At the top of the street the clematis creeps into the broken phone booth, it lies down on the glass splinters but does not get cut. It twines around the dial and stops it from spinning.
The one-eyed numbers on the dial pronounce their own names when Adina passes slowly by: one, two, three.
A fool’s summer during marches, a soldier’s summer beyond the long plain in the south. Ilie is wearing a uniform. In his mouth he has a straw of summer grass, and in his pocket a calendar with a winter full of crossed-out days. And a picture of Adina. On the plain are a hill, a wall, and the barracks. The grass straw comes from the hill, wrote Ilie on the back of the picture.

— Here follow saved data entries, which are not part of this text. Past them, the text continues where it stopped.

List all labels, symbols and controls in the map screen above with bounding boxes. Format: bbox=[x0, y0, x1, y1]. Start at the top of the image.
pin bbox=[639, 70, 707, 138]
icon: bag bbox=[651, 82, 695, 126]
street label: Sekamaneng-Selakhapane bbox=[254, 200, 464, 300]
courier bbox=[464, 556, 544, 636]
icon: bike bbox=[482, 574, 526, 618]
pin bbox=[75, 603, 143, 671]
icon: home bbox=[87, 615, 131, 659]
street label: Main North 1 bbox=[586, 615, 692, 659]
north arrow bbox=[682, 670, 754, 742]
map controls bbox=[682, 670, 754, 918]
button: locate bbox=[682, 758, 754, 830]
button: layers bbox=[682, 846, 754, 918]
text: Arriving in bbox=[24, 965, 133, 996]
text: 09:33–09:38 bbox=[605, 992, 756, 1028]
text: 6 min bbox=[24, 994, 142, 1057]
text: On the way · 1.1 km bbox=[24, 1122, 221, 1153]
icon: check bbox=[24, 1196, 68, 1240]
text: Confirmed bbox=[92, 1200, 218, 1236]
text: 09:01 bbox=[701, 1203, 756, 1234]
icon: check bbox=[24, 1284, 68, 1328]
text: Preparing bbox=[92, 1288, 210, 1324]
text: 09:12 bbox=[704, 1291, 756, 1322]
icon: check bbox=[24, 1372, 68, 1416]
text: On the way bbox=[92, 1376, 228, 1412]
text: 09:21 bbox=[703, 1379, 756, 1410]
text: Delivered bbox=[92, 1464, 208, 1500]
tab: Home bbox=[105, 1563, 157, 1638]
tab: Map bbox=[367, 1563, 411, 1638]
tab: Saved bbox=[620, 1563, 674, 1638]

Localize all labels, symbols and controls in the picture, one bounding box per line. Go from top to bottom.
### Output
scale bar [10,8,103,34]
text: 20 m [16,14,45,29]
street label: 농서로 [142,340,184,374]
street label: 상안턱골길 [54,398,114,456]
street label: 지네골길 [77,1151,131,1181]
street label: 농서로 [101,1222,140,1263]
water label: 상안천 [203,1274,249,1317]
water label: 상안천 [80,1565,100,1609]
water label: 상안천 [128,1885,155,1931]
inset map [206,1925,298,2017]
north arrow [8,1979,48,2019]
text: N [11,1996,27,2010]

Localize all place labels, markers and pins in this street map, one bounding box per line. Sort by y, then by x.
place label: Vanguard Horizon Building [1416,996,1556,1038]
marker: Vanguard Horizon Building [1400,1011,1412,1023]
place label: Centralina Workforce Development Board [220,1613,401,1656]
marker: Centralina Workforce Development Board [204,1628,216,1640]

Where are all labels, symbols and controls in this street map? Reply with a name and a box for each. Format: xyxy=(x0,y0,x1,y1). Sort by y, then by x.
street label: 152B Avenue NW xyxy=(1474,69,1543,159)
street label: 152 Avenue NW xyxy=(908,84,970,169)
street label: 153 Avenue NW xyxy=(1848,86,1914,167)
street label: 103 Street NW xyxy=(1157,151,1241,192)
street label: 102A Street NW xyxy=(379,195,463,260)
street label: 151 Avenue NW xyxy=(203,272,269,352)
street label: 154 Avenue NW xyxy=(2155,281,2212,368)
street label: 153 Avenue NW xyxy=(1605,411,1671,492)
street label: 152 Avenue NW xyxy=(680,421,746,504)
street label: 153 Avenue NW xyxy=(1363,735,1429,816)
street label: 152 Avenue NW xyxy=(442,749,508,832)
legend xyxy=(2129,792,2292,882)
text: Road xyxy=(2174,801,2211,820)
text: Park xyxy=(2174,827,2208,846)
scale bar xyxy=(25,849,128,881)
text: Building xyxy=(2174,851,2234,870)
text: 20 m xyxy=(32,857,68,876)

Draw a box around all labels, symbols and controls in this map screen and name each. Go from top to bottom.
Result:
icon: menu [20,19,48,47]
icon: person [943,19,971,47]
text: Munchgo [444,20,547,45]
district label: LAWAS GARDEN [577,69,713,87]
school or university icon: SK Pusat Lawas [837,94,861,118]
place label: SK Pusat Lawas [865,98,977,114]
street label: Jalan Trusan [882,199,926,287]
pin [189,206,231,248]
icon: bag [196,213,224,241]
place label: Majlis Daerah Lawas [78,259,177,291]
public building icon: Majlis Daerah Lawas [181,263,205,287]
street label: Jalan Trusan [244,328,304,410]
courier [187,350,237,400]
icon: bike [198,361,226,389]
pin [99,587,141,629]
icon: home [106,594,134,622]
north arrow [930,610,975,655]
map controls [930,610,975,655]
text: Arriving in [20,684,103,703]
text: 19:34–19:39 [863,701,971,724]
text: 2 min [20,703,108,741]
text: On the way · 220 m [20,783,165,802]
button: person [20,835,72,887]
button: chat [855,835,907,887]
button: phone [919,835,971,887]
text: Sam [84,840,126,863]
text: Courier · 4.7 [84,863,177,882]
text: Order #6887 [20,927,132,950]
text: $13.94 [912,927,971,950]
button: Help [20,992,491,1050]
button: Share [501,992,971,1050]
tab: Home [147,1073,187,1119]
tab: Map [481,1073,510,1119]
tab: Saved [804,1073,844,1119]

Whenever Adina sees tall grass, she thinks about Ilie and looks for his face. In her head she carries a mailbox. Whenever she opens it, the box is empty, Ilie seldom writes letters. Writing letters makes me remember where I am, he wrote. Paul said, people seldom write letters when they know for sure that they are loved.
* * *
For as long as the clematis was green, a man lay in the telephone booth. His forehead was so short that his hair began right above his eyebrows. Because his forehead’s so empty, said the passersby, because his brain’s made of brandy and brandy evaporates, and when it does there’s nothing left.
The man lay in the booth, and his shoes rested on their heels. Anyone walking by could see the soles but not the shoes. The man drank and talked out loud to himself when he wasn’t sleeping. People sped up when they came to the booth, and kept a distance from its shadow. They clutched their hair as though not to lose their thoughts. They spit absentmindedly on the sidewalk or into the grass because their mouths had a bitter taste. When the man talked to himself out loud, the passersby averted their eyes, and when he slept, some ventured closer to kick the soles of his shoes with the tips of theirs until he groaned. None of them ever wanted to rouse a corpse, but each of them hoped that day had come.
A bottle was propped against the man’s stomach, his fingers were around the neck, he held the bottle firmly, and didn’t loosen his grip even in his sleep.
* * *
Until one day the man did loosen his grip, and the bottle fell over. A woman kicked the soles of his shoes. After that the caretaker came from the nearest apartment building, then a child, then a policeman. The man in the phone booth no longer groaned, his death smelled of plum brandy.